By
– August 30, 2011
Was Vladimir Lenin, the leader of the successful Bolshevik Communist seizure of power in Russia, a Jew or of Jewish origin? Lenin’s Jewish Question, addresses a question that should not really matter, but does for many people. Archival evidence was repeatedly suppressed under the Soviets, beginning in the 1920’s, when Lenin’s sister sought to fight rising anti-Semitism by seeking to reveal the identity of his grandfather, a litigious Yiddish-speaking Jew named Moyshe Blank who converted to Orthodox Christianity. Even the last president of the USSR, Mikhail Gorbachev, took pains to conceal and lock away evidence of the Soviet founder’s partly Jewish ancestry. Since the collapse of the USSR, some Russian nationalist writers and historians have attempted to use the faint Jewish connection to besmirch Communism and Jews. This slim volume is fascinating, as the author skillfully reveals the archival evidence about Lenin’s family origins and describes the fate of the evidence and those who had the temerity to try to reveal it against the wishes of the Soviet leadership, from Stalin to Gorbachev. Illustrations, index, notes.
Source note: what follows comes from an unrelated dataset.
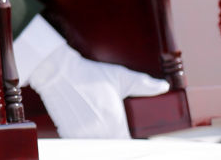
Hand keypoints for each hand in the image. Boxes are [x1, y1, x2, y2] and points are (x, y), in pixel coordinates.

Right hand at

Robert Moses Shapiro teaches modern Jewish history, Holocaust studies, and Yiddish language and literature at Brooklyn College of the City University of New York. His most recent book is The Warsaw Ghetto Oyneg Shabes-Ringelblum Archive: Catalog and Guide (Indiana University Press in association with the U.S. Holocaust Memorial Library and the Jewish Historical Institute in Warsaw, 2009). He is currently engaged in translating Polish and Yiddish diaries from the Łódź ghetto and the Yiddish Sonderkommando documents found buried in the ash pits at Auschwitz-Birkenau.